*EXERCISE REQUIREMENTS*.
Swap "value" for "figure" throughout the lines below, keeping everything else the same. Leave the pictures out of your answer.

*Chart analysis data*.
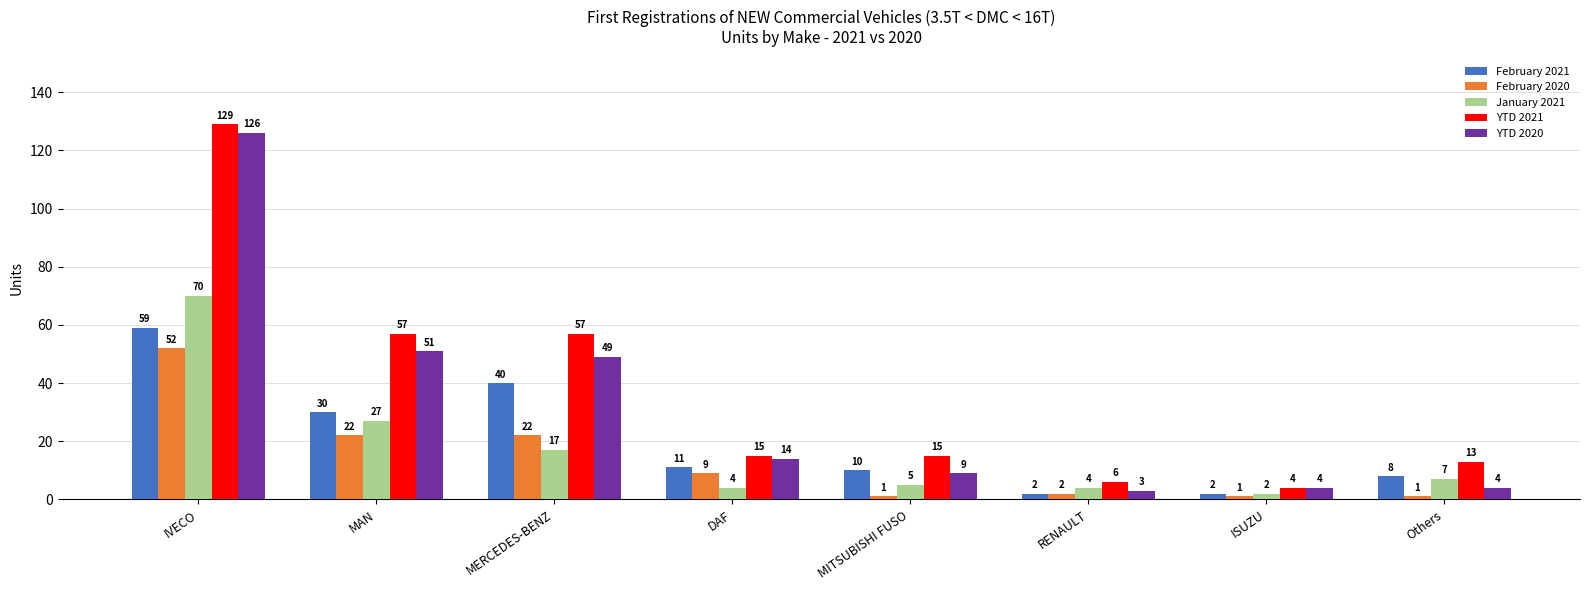

What is the total value across all series at IVECO?

436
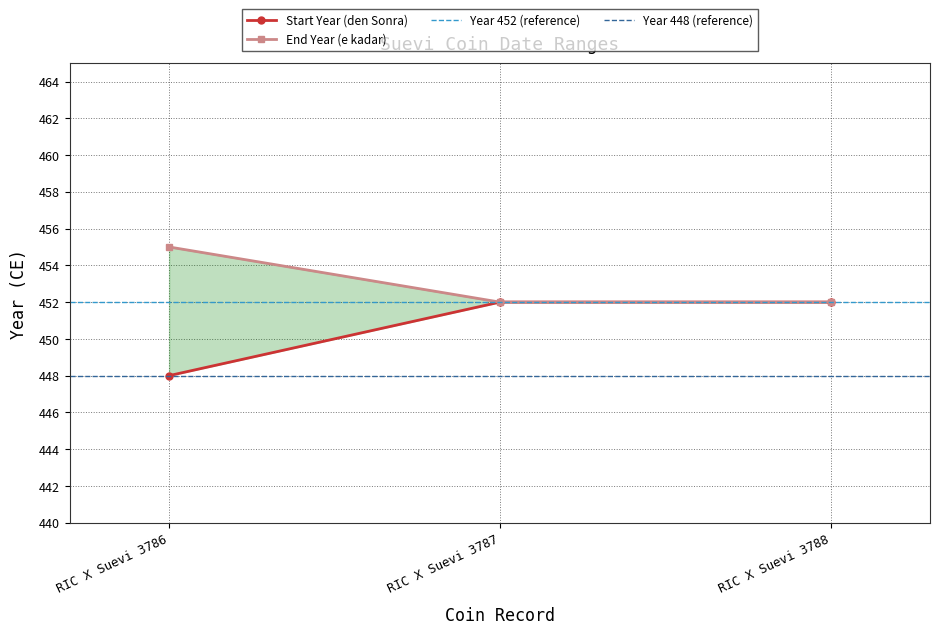

List the labels in order of Start Year (den Sonra) value, smallest first.

RIC X Suevi 3786, RIC X Suevi 3787, RIC X Suevi 3788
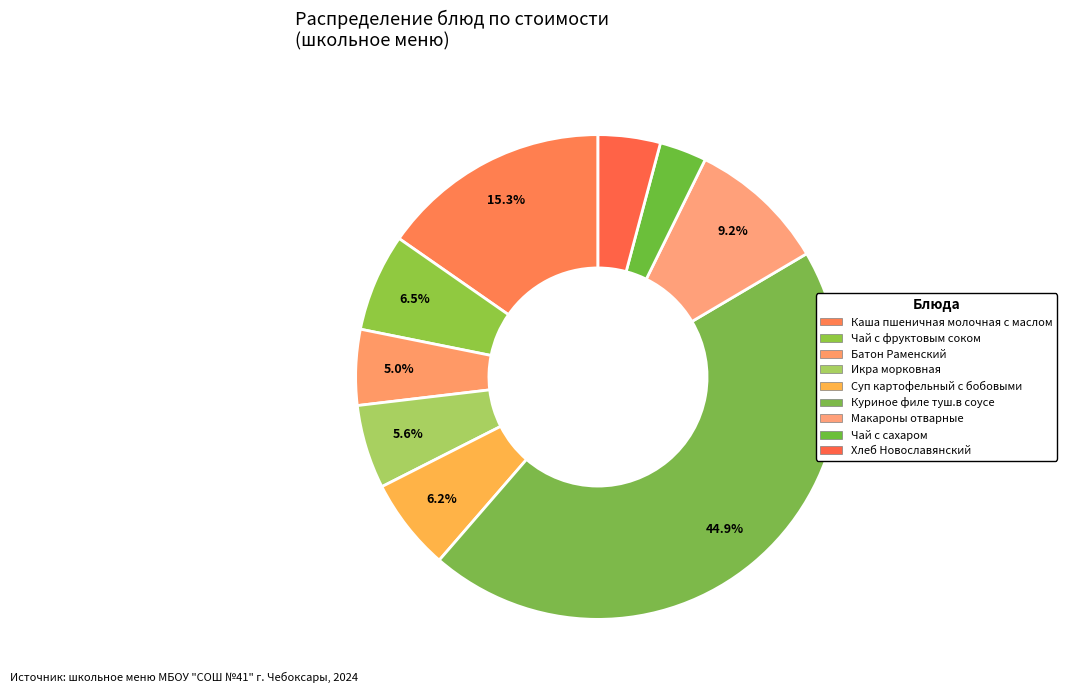

How many slices are in this pie chart?

9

*WRITTEN SOLUTION*.
What is the total figure across all series at IVECO?

436

List the labels in order of Start Year (den Sonra) figure, smallest first.

RIC X Suevi 3786, RIC X Suevi 3787, RIC X Suevi 3788

How many slices are in this pie chart?

9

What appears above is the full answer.